Some people balk at the idea of working with their husbands or wives. As difficult as it can be to set boundaries between work and personal life — and as easy as it can be to expect too much of each other — working together can add a lot to a relationship.

“You have to learn to appreciate each other’s strengths,´ said Terry Anna of Masonville, a business and life journey coach who also works with his wife, Carolyn, a licensed professional counselor. “You have to learn to read each other’s stress. More important than anything, you have to put your relationship before the business.”

Don and Mary Tennessen of Greeley had been married about two years when they both decided to leave their jobs in the corporate world — both worked in development and marketing in the senior housing industry — and switch to real estate. They are broker associates for The Group Inc. in Greeley.

When they first started, they’d go out on appointments and do as much as they possibly could together. Then they got a good piece of advice from their own business and personal coach: They needed to “divide and conquer” if their business was going to grow.

Now they go their separate ways much of the time. Don works more on land and development deals, and Mary prefers the residential side of real estate.

The biggest surprise in working together for the past six years has been discovering each other’s strengths. Don finds it easy to organize things and figure out how systems work. Mary is good at building relationships.

“We used to have this perception that we were similar in so many ways,” Don said. “But we are really different in a lot of ways. We can now recognize how to use the differences to bring out the best in both of us.”
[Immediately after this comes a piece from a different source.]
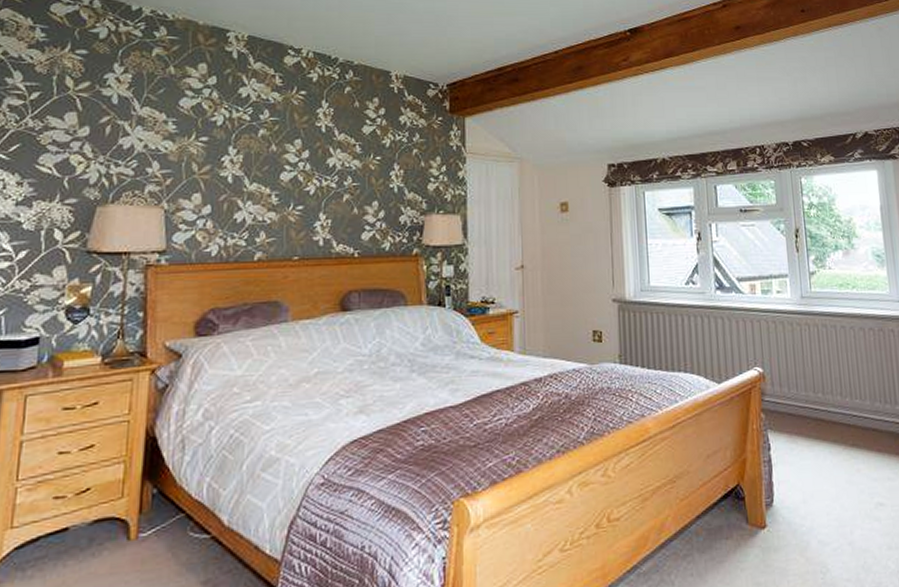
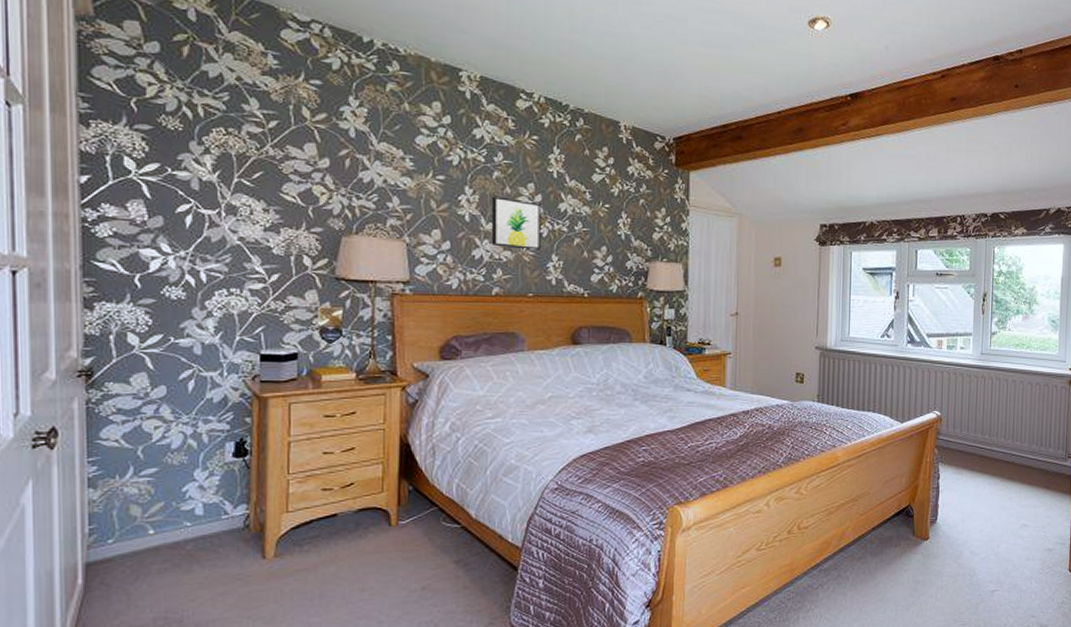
wall art: none [254,155,308,209] -> present [491,196,541,250]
Angie Noe also learned a lot about herself working with her husband. She’s a first-born, take-charge kind of person and feels compelled to work a lot — perhaps too much, she said.

“I’m so goal-oriented, I guess I got engulfed in it,” she said. “It was easy for me to try to do it all.”
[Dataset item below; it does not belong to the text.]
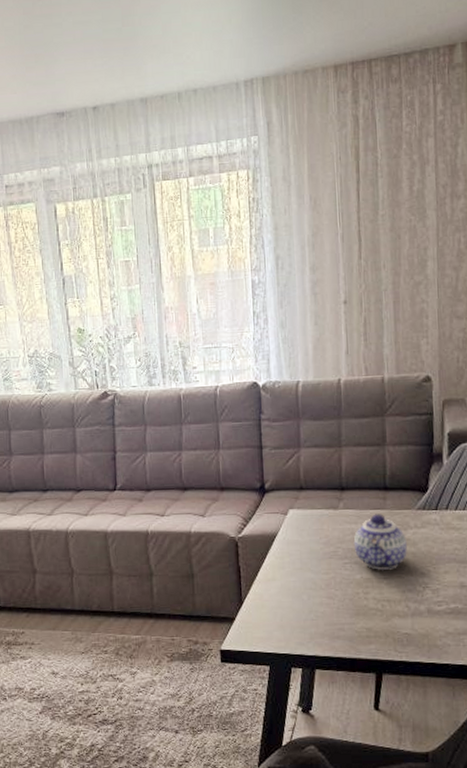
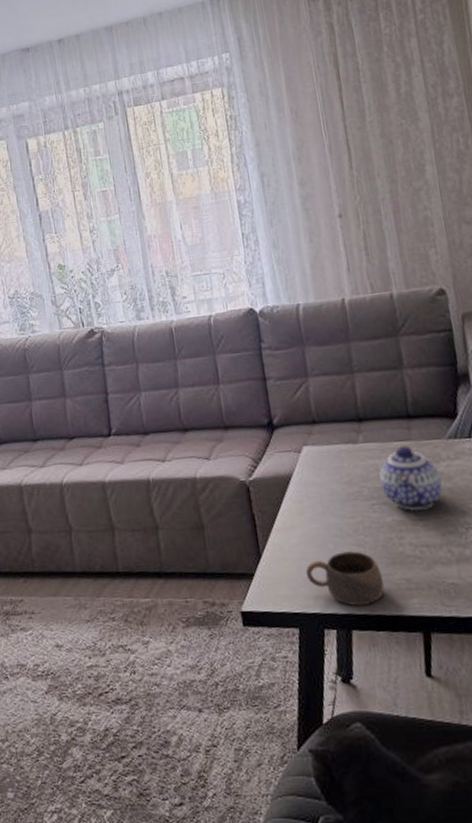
cup: none [281,602,348,649] -> present [306,551,385,606]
Angie still helps Steve with some of the paperwork required for the cleaning business, but now she concentrates more on the coffee shop. Steve has learned to do some of Angie’s former duties on his own.

The result has left both of them feeling like they have more time for each other and their three boys.
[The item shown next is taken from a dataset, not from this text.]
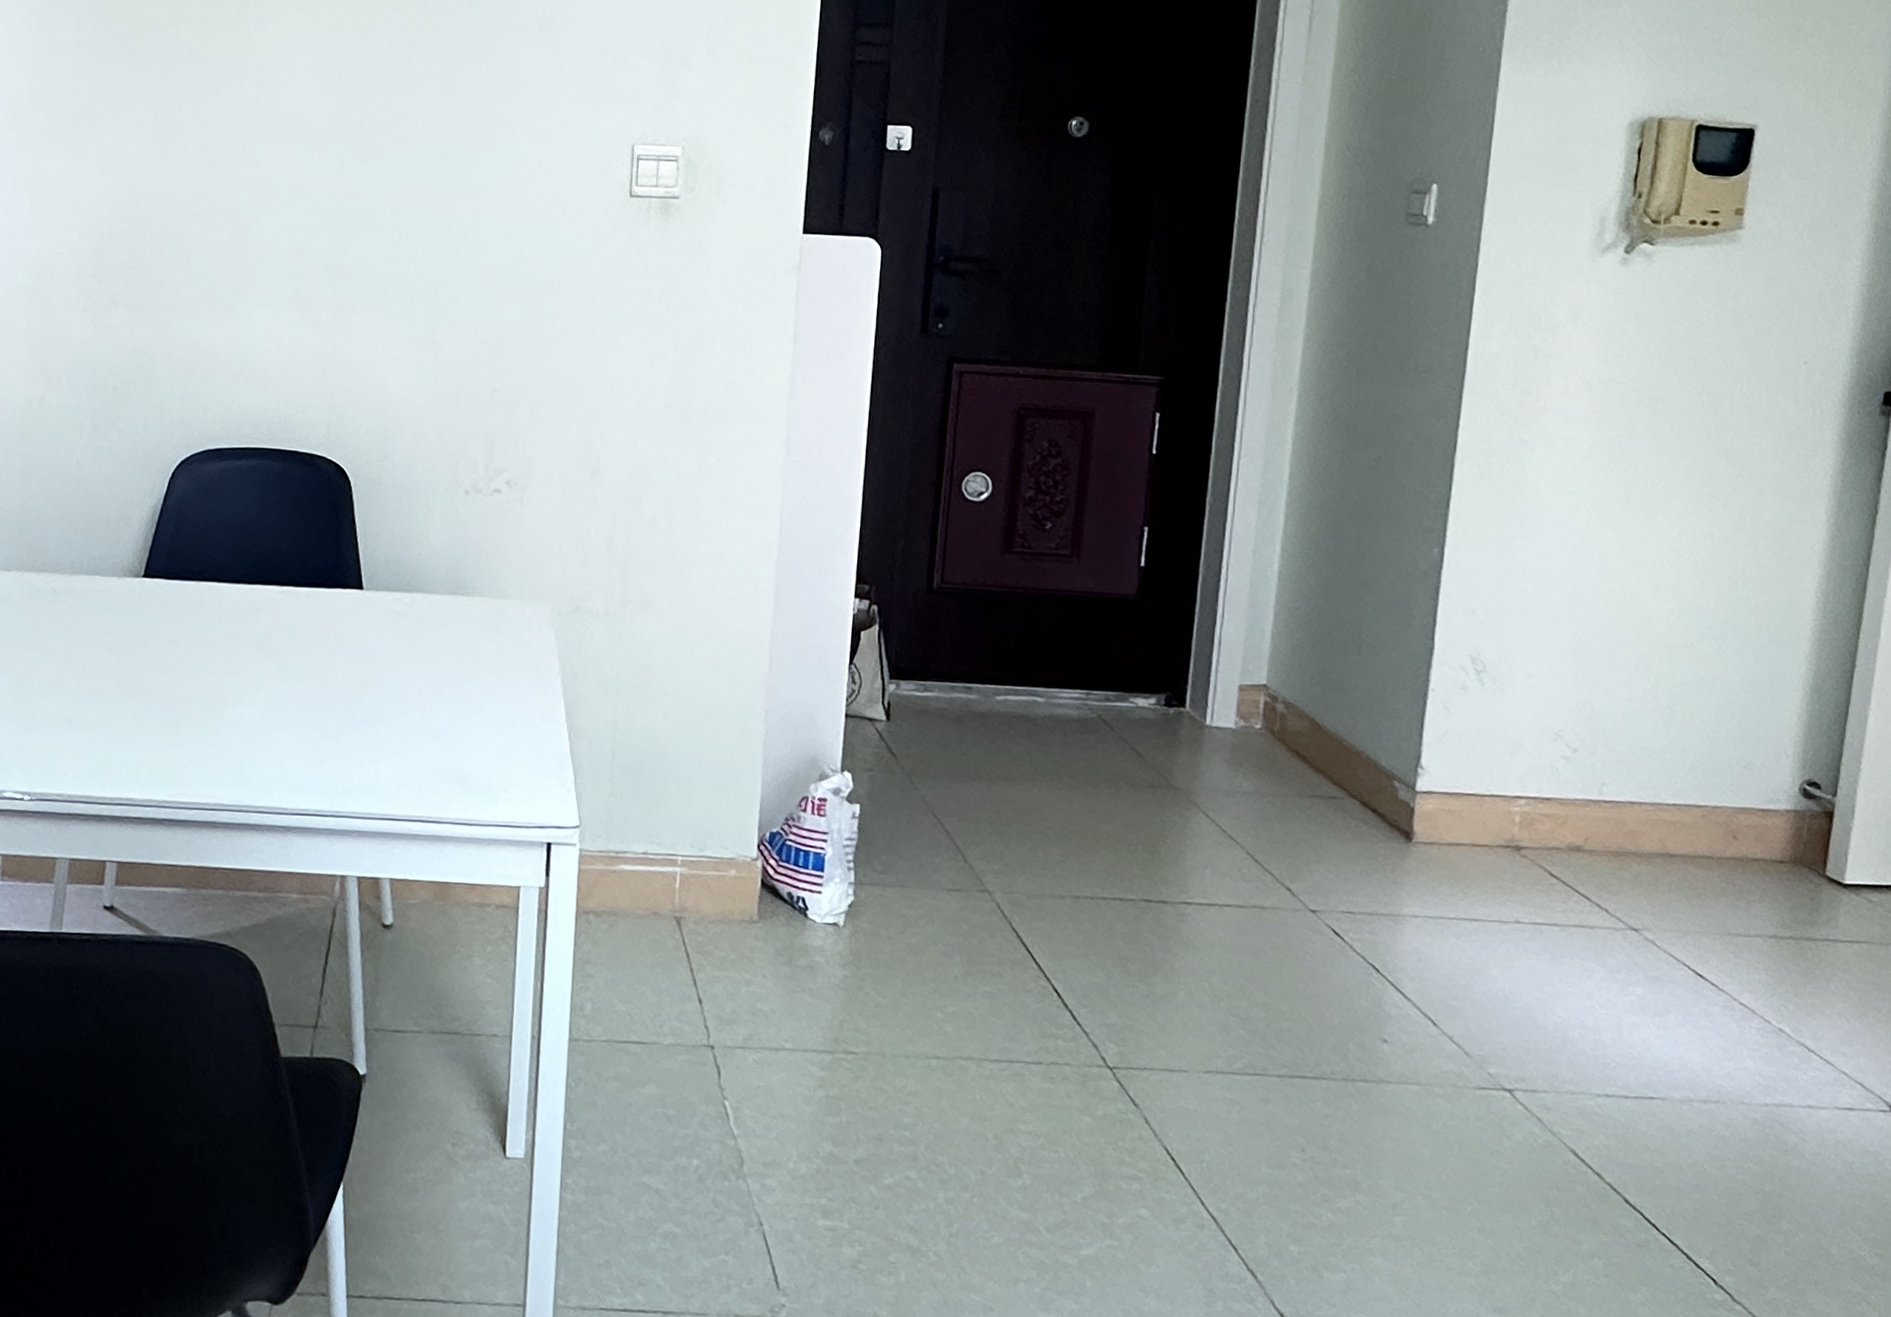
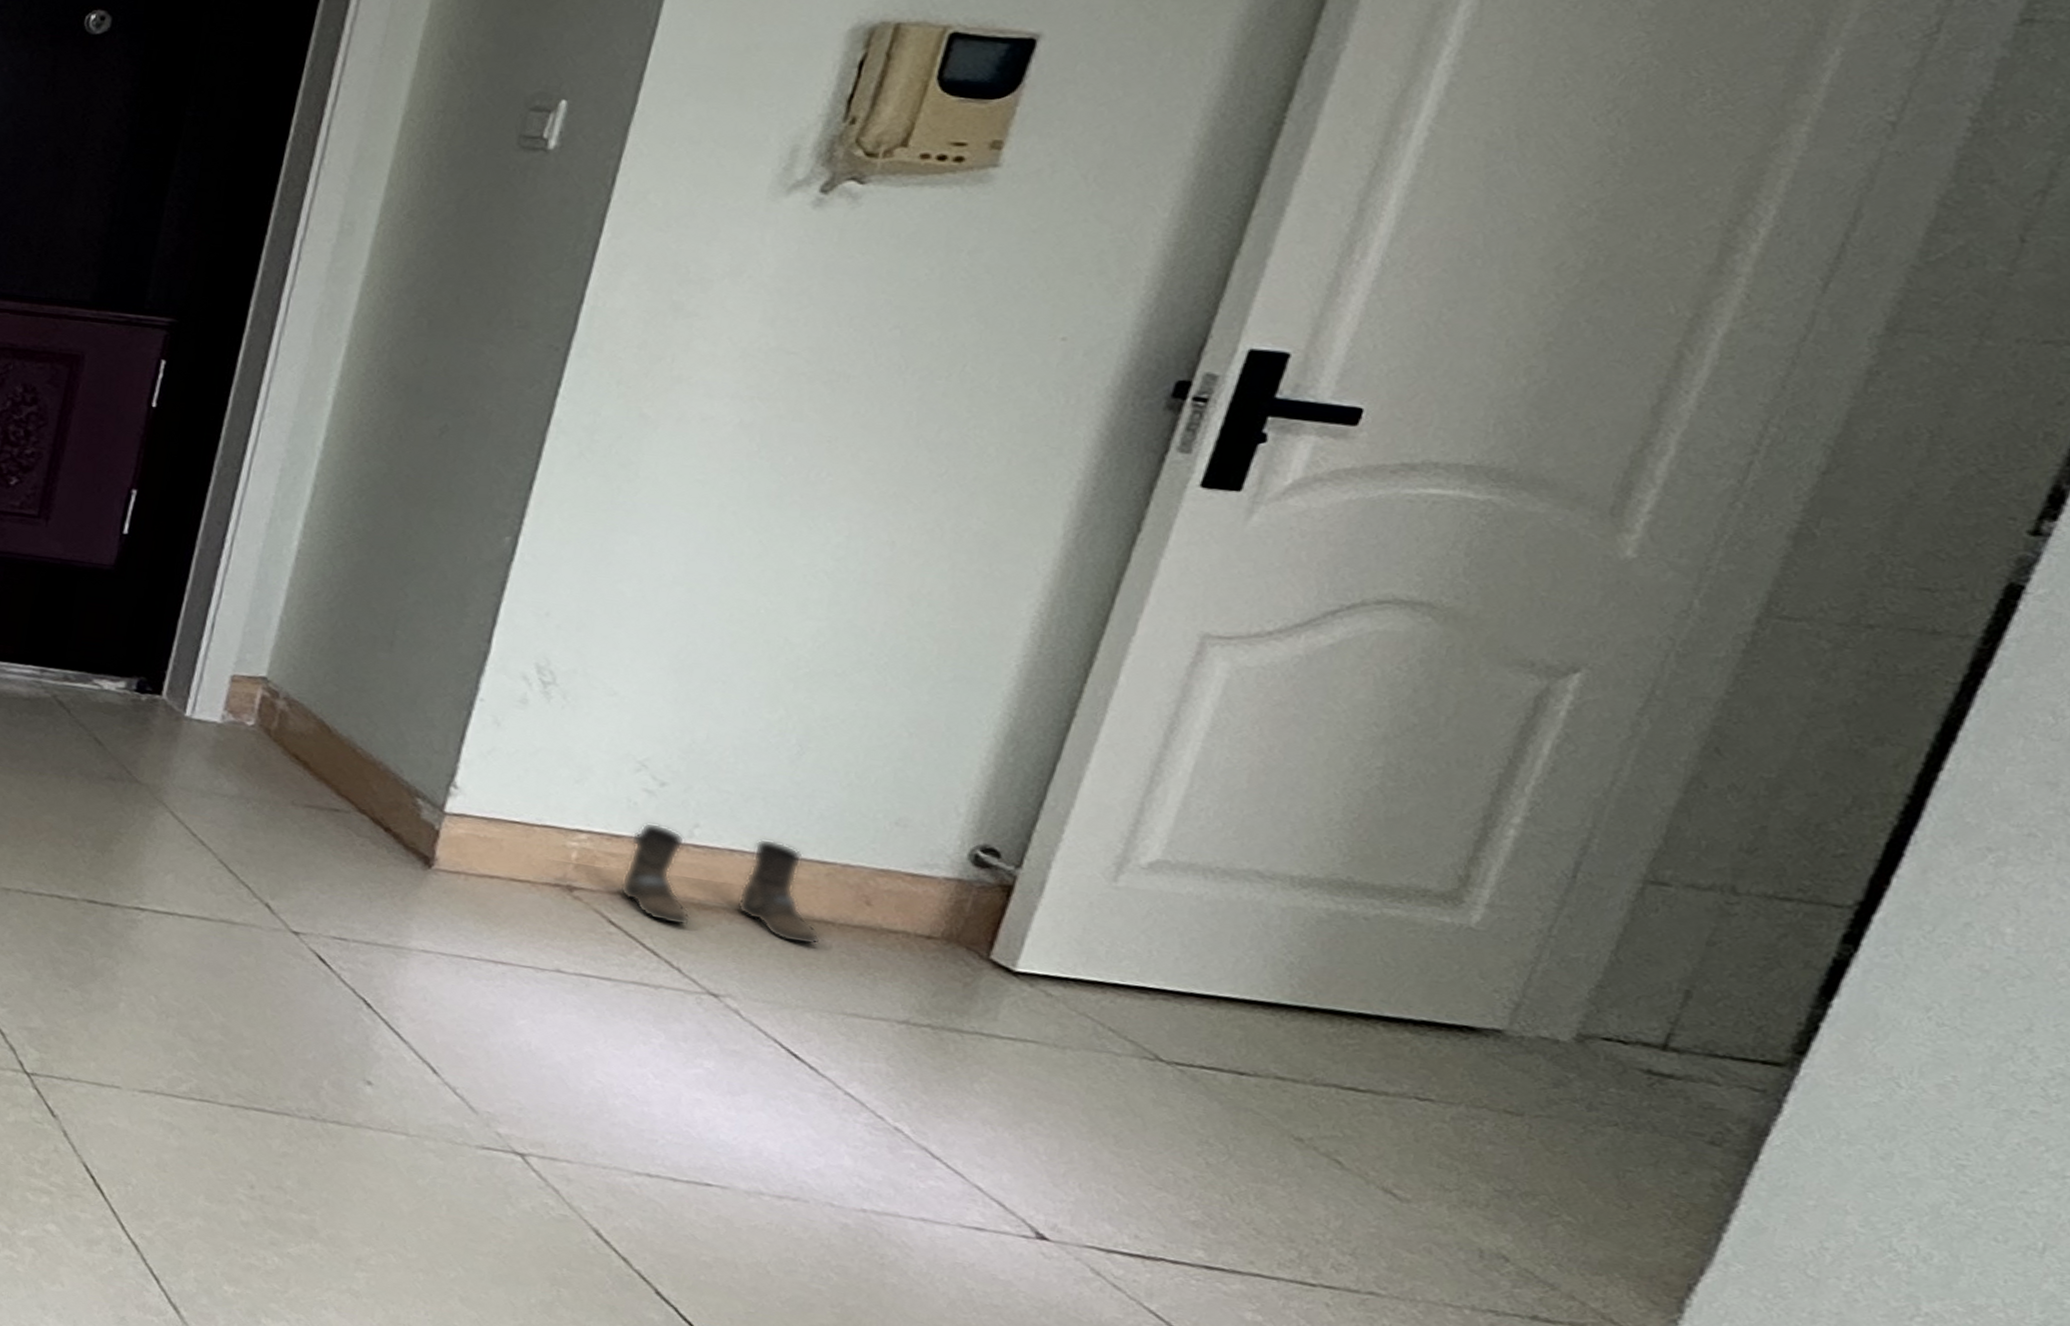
boots: none [1554,784,1705,879] -> present [618,822,821,946]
“When you work together, you are focused on the same goal,” Steve said. “But the downside is, it can be consuming. We often felt there was no time away from the business.”

Setting boundaries can be the most difficult part about working together as a couple. The Tennessens said they usually set aside a predetermined time to turn off their cell phones and postpone any discussions about work until the next day.

Terry and Carolyn Anna set aside time each morning to ask each other two questions: How is it going personally, and how is it going with the business?

Terry said he and his wife have also learned to think differently about conflict. “People think conflict is bad, but it actually breeds intimacy if you know how to resolve it,” he said.

Working together has led to such a deep knowledge of his wife; Terry said he feels he knows Carolyn better than he did his first wife of 24 years, who died in 1992. He and Carolyn have been married for six years.

“There is this deep connection emotionally, not just in business,” he said. “By recognizing each other’s individuality, we see so many facets of each other we might not have seen if we didn’t work together.”

Ten years ago, Steve and Angie Noe started their own business because they always wanted to build something together.

The lessons learned along the way were valuable and sometimes hard. Steve realized that he relied on Angie too much to take care of the office side of their cleaning business, Duraclean Services in Greeley.

Angie learned that she wanted to pursue something on her own. She did last spring, and now she runs The Coffee Pot, a coffee shop in downtown Greeley.

“It really strengthened us to work together,” Angie said. “We’ve had so many obstacles to work through.”